Estes são temas muito atuais e fortes, e por isso é que quis fazer este espetáculo para jovens a partir dos oito anos. Acho que são eles que têm agora de começar a ter uma posição e a pensar nisto – com seriedade.

AR – Queria regressar a uma ideia muito importante que tece a “Não” : “o que é, afinal, ser normal?” Quando a ouvi, lembrei-me de Loucura, obra de Mário de Sá Carneiro, na qual se diz:

"Loucura? — Mas afinal o que vem a ser a loucura?… Um enigma… Por isso mesmo é que às pessoas enigmáticas, incompreensíveis, se dá o nome de loucos…
Que a loucura, no fundo, é como tantas outras, uma questão de maioria. A vida é uma convenção: isto é vermelho, aquilo é branco, unicamente porque se determinou chamar à cor disto vermelho e à cor daquilo branco. A maior parte dos homens adoptou um sistema determinado de convenções: é a gente de juízo…
Pelo contrário, um número reduzido de indivíduos vê os objectos com outros olhos, chama-lhes outros nomes, pensa de maneira diferente, encara a vida de modo diverso. Como estão em minoria… são doidos…
Se um dia porém a sorte favorecesse os loucos, se o seu número fosse superior e o género da sua loucura idêntico, eles é que passariam a ser os ajuizados: «Na terra dos cegos, quem tem um olho é rei», diz o adágio: na terra dos doidos, quem tem juízo, é doido, concluo eu."
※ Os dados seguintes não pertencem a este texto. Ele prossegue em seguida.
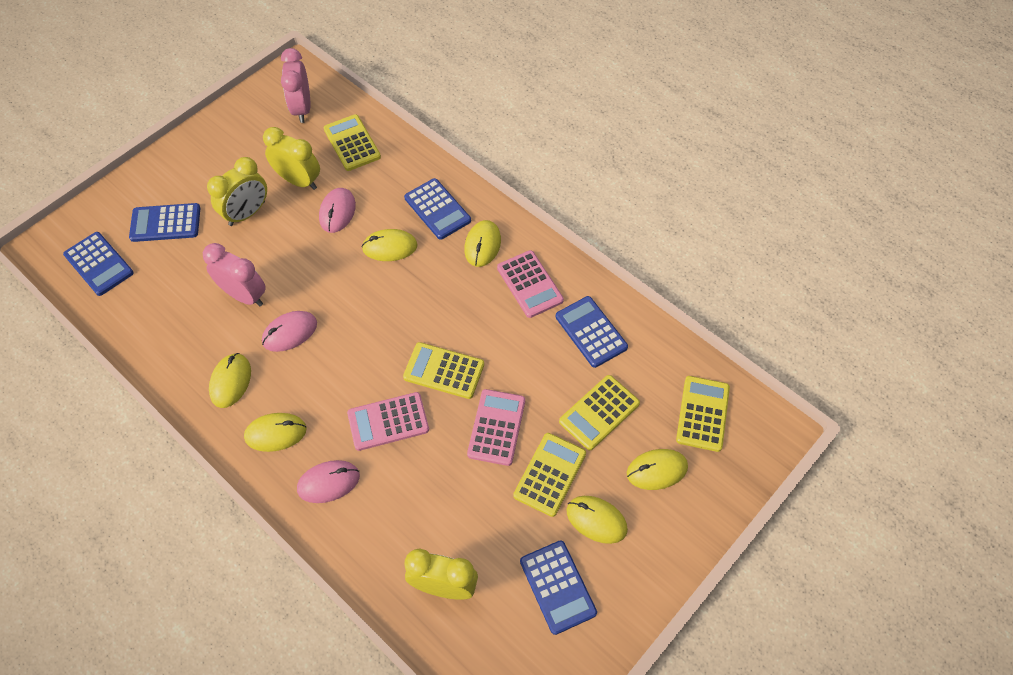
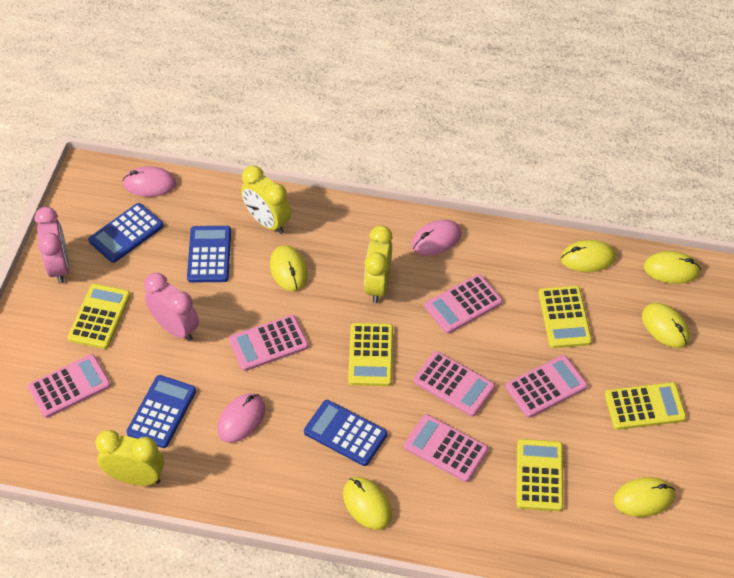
blue calculator: [63,232,134,296] [129,203,200,242] [404,178,471,240] [520,540,597,635] [556,296,628,368] = 5 -> [88,203,164,263] [126,375,196,448] [187,226,231,283] [304,400,387,466] = 4
pink calculator: [347,392,429,451] [467,389,525,466] [497,250,564,318] = 3 -> [28,354,111,418] [229,315,308,371] [404,414,488,482] [413,351,495,417] [424,274,503,334] [505,355,588,418] = 6

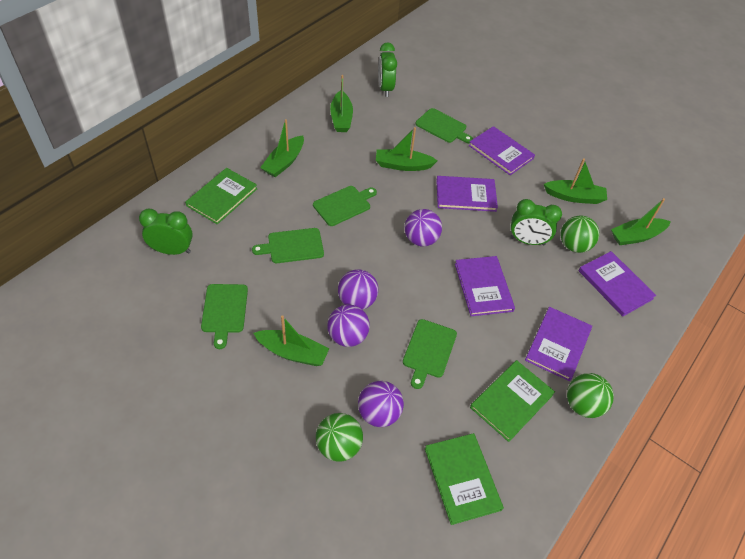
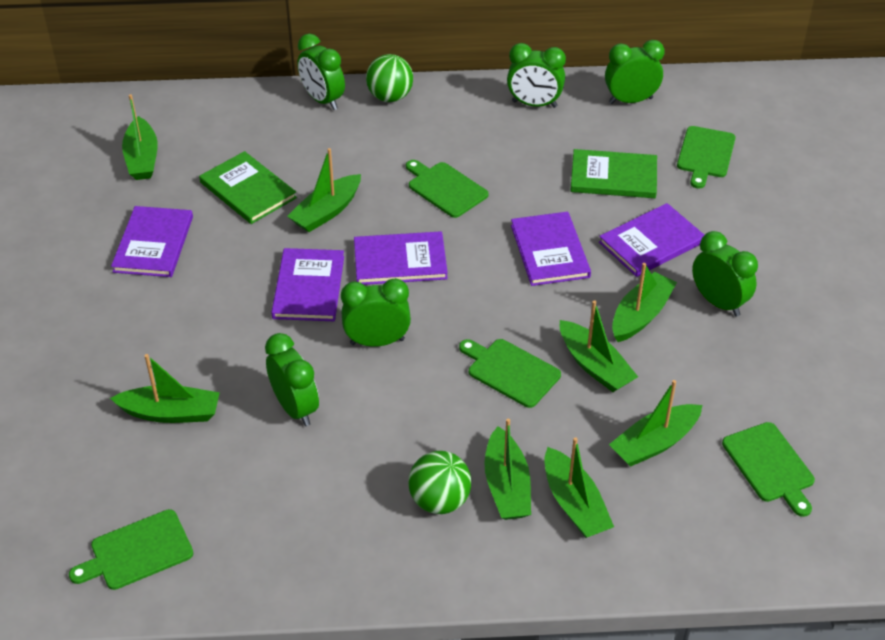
green ball: [316,413,363,462] [561,215,599,253] [567,373,614,418] = 3 -> [366,54,413,102] [408,451,471,514] = 2
green boat: [253,315,329,366] [260,119,304,177] [330,75,353,132] [376,127,438,171] [544,158,607,204] [611,198,671,245] = 6 -> [110,354,220,423] [122,94,158,180] [287,148,361,232] [485,419,531,520] [545,437,614,538] [560,300,638,392] [609,380,702,467] [612,263,677,342] = 8
green book: [185,168,258,224] [425,433,504,525] [470,360,555,442] = 3 -> [199,151,297,224] [570,149,657,198] = 2
green clock: [139,209,193,255] [378,42,397,97] [510,199,562,245] = 3 -> [265,333,319,426] [297,34,345,110] [341,278,411,347] [507,43,566,108] [605,40,665,104] [692,231,758,316] = 6
purple ball: [327,304,370,347] [338,269,378,310] [358,381,404,427] [404,209,442,246] = 4 -> none = 0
AR – Transitando esta ideia de a loucura ser uma questão de números para o meio pequeno que é Aljezur, em termos populacionais, como é que se inculca nos jovens não só a convivência na diferença, mas também a liberdade de ser essa diferença?
GS – Outro tema muito forte é essa questão - “o que é ser normal?”, no sentido de…como é que podemos olhar para estas pessoas, "diferentes", e acompanhá-las. O facto de não sermos todos iguais é uma mais valia. Pensar por cada um é importantíssimo. Por vezes, a sociedade dá-nos uma liberdade que nos condiciona muito. Em pequenas vilas, sobretudo, o que não é considerado "normal" é julgado de uma maneira muito forte e há pessoas que têm mesmo de sair. Por isso mesmo, há muito que pensava em criar um espetáculo sobre estes temas.
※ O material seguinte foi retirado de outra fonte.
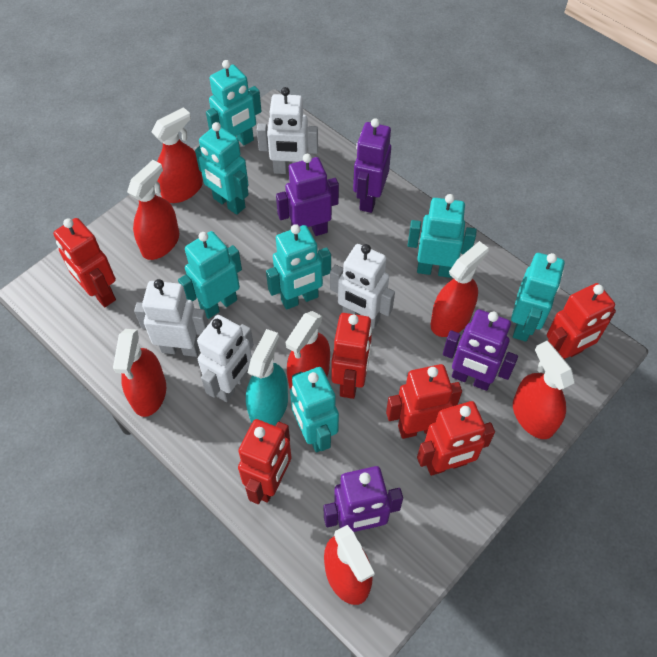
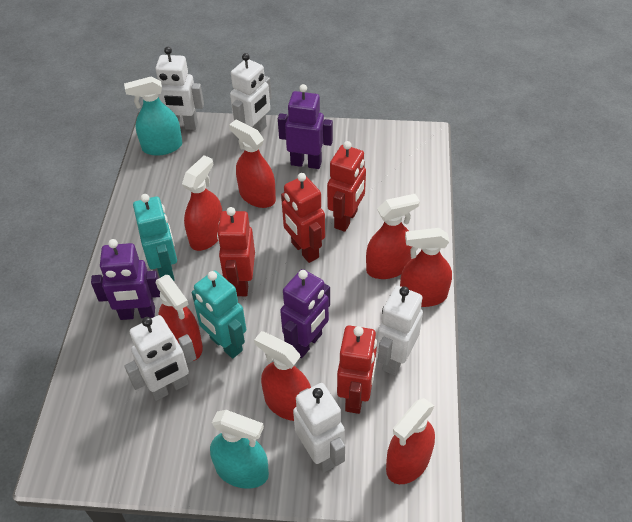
purple robot: [276,154,339,236] [324,466,403,532] [353,118,391,213] [443,309,518,391] = 4 -> [91,239,160,320] [278,84,333,169] [280,269,330,358] = 3
red robot: [53,218,116,307] [238,419,291,504] [331,313,372,399] [386,364,462,439] [417,401,495,476] [547,283,616,360] = 6 -> [217,207,255,296] [281,173,325,263] [327,141,366,232] [337,325,377,414] = 4
turquoise robot: [178,231,242,319] [195,122,249,215] [206,60,262,145] [266,224,331,310] [290,367,339,452] [407,194,477,278] [511,253,565,342] = 7 -> [133,194,177,281] [192,271,246,359] = 2
turquoise spray bottle: [246,329,288,426] = 1 -> [124,76,182,156] [210,410,269,489] = 2
white robot: [134,279,208,357] [197,315,254,402] [257,87,318,174] [330,244,395,329] = 4 -> [124,315,196,401] [156,47,204,130] [230,53,272,132] [293,383,345,473] [376,286,423,375] = 5

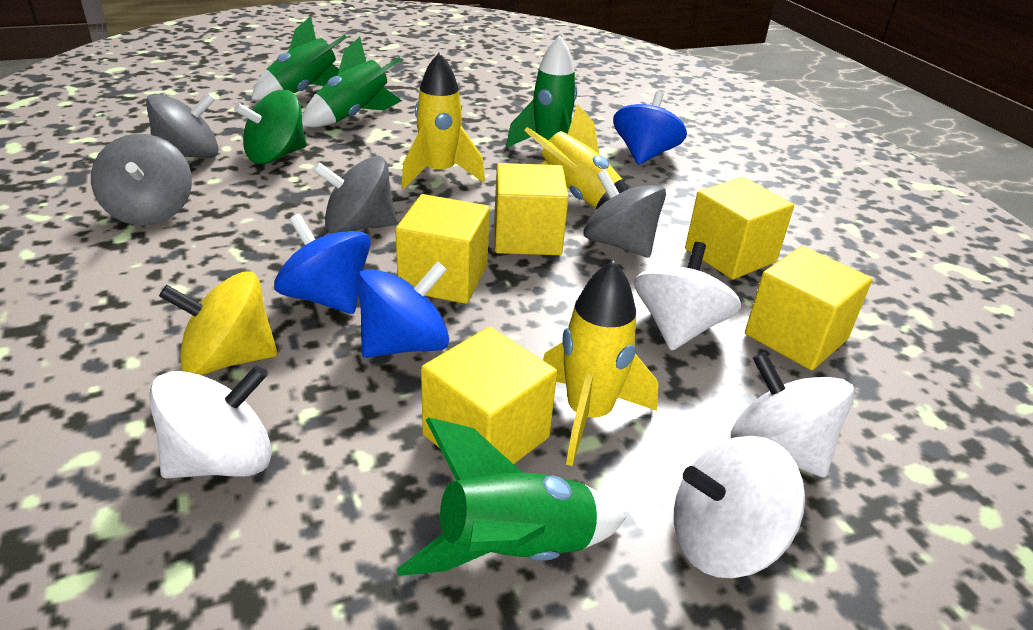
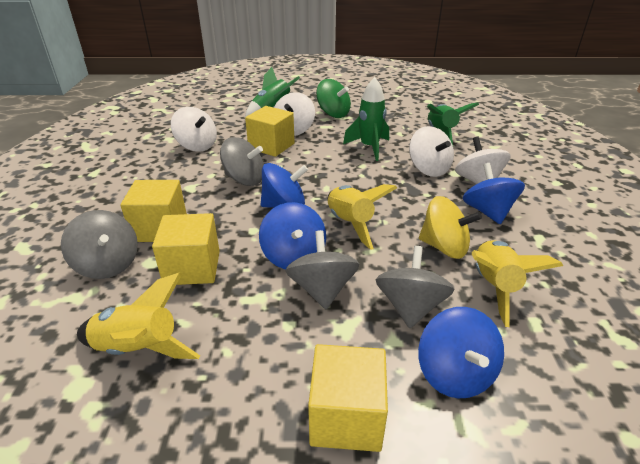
blue spinning top: [274,214,371,314] [357,261,449,358] [613,91,687,165] = 3 -> [259,202,326,269] [261,163,308,208] [418,307,504,398] [462,163,525,224] = 4
green rocket: [251,16,347,101] [302,37,402,127] [397,418,626,576] [506,35,577,148] = 4 -> [245,67,300,117] [343,77,389,161] [427,102,479,145] = 3
yellow cube: [395,194,490,304] [421,327,557,464] [494,163,569,255] [685,177,794,280] [745,246,872,370] = 5 -> [120,180,187,242] [152,213,220,285] [245,106,295,157] [308,344,388,452] = 4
AR – Diz-se que a “Não” serve como “lembrete das coisas importantes das quais não nos podemos esquecer”. Que coisas são essas?
GS – Encontrar a humanidade que existe em cada um de nós. Temos de saber reconhecê-la, pois é uma humanidade que tem a ver com tudo o que acontece - a cada dia, a todos nós.
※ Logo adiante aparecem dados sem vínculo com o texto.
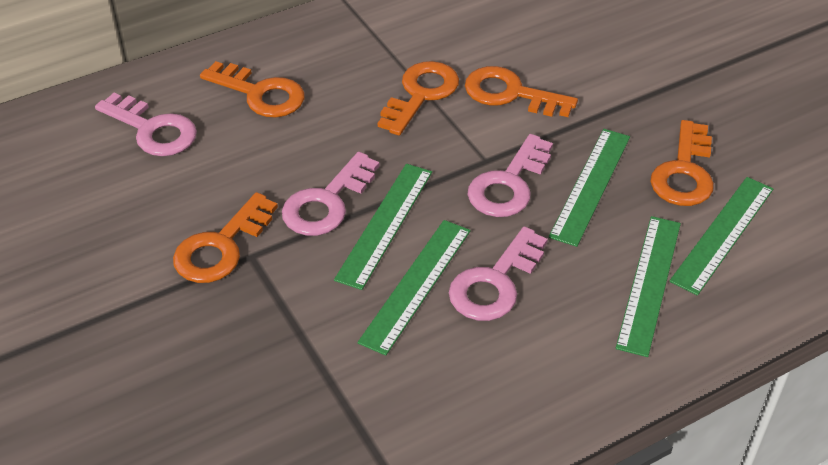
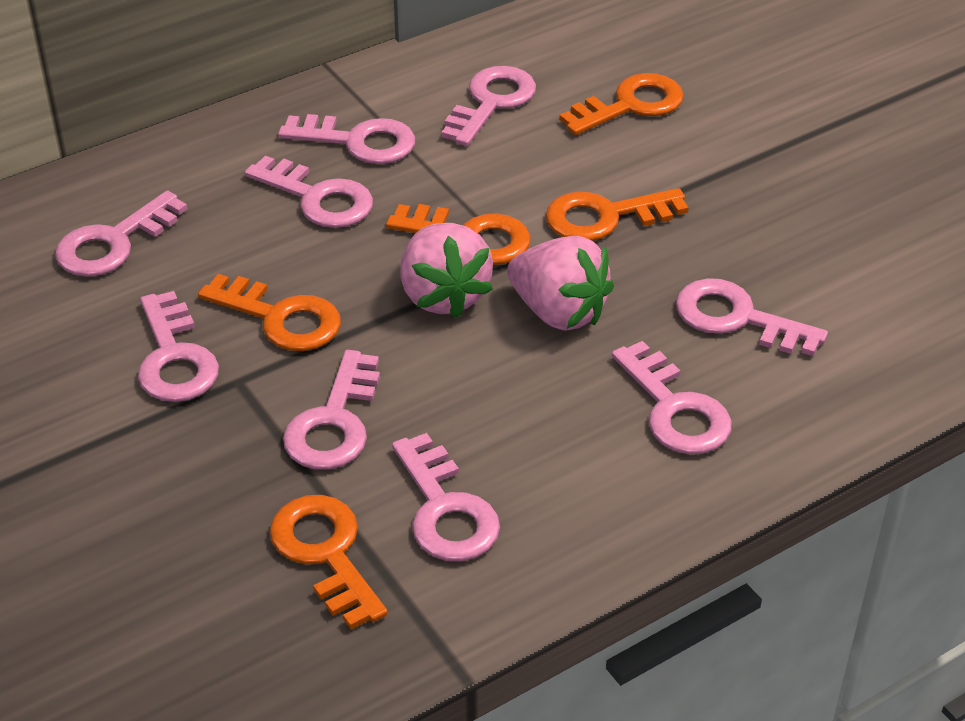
green ruler: [334,164,432,290] [358,220,471,356] [549,129,630,247] [616,216,681,357] [669,177,773,296] = 5 -> none = 0
pink key: [95,93,197,156] [282,152,380,236] [449,226,548,321] [467,134,553,217] = 4 -> [55,190,188,277] [138,291,219,402] [245,156,373,228] [278,114,415,164] [283,350,380,470] [392,433,500,561] [441,66,536,146] [612,341,732,454] [676,278,828,356] = 9
pink strawberry: none = 0 -> [400,223,493,318] [507,236,614,331] = 2

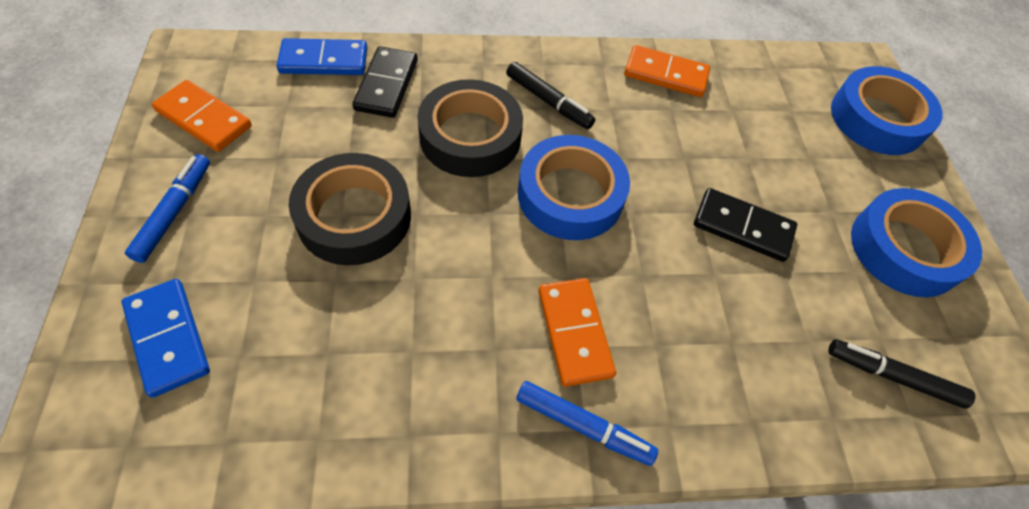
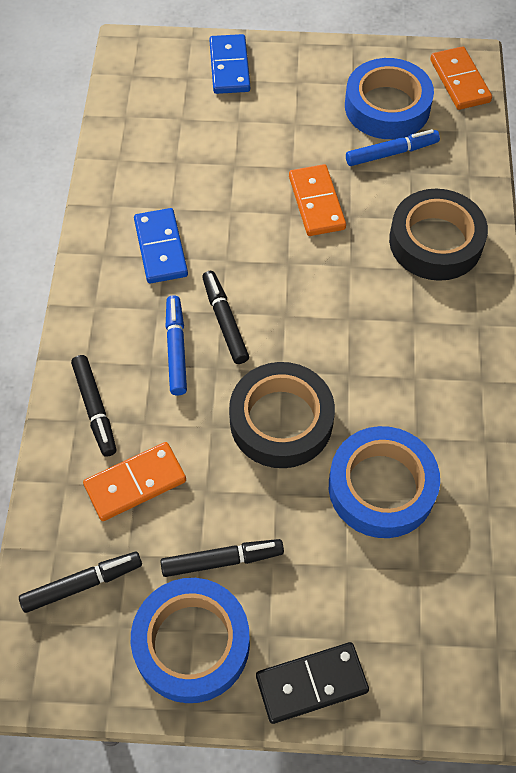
black domino: [352,46,418,118] [694,188,797,262] = 2 -> [256,642,369,724] = 1
black marker: [506,62,595,129] [828,339,975,409] = 2 -> [19,552,142,613] [71,355,116,457] [160,539,284,577] [202,271,249,364] = 4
Um exemplo: vivemos em Aljezur, mas, não muito longe daqui, temos pessoas que vêm da outra parte do mundo – de países como Bangladesh, India e Nepal, à procura de uma vida nova, mas que acabam a ser escravos modernos. Trabalham em estufas com químicos e durante horas infinitas. São mal integradas, vivem em condições financeiras, de trabalho e habitação muito precárias, e não é justo. Assim, o mundo não é justo.

GS – Este território é um parto natural maravilhoso. Como é possível devastá-lo assim, com agriculturas tão intensivas, que produzem frutos para depois exportá-los para países mais ricos que Portugal, que pagam muito mais? Aqui, o que fica são químicos e terra queimada.
Todas estas injustiças têm que fazer as pessoas pensar, refletir. E eu acho que é possível mudar. Tenho esperança, ainda, e daí o espetáculo “Não”.

AR – “Resistir” é um grito de força que move o espetáculo “Não”. Transladando este mote para o resto, ao que é preciso resistir, hoje, e de que maneiras? Pela Arte?
GS – Também pela Arte, claro. Resistir é realizar este espetáculo. É fazê-lo pelas nossas ideias, para que o que pensemos seja justo. Há uma expressão que Afonso Cruz usa e da qual eu gosto muito: é preciso “ser Ser humano”. Ter humanidade por cada um de nós. Como diz o seu livro, “Paz traz Paz”, ao contrário da guerra, e daí a necessidade de resistir – pela liberdade.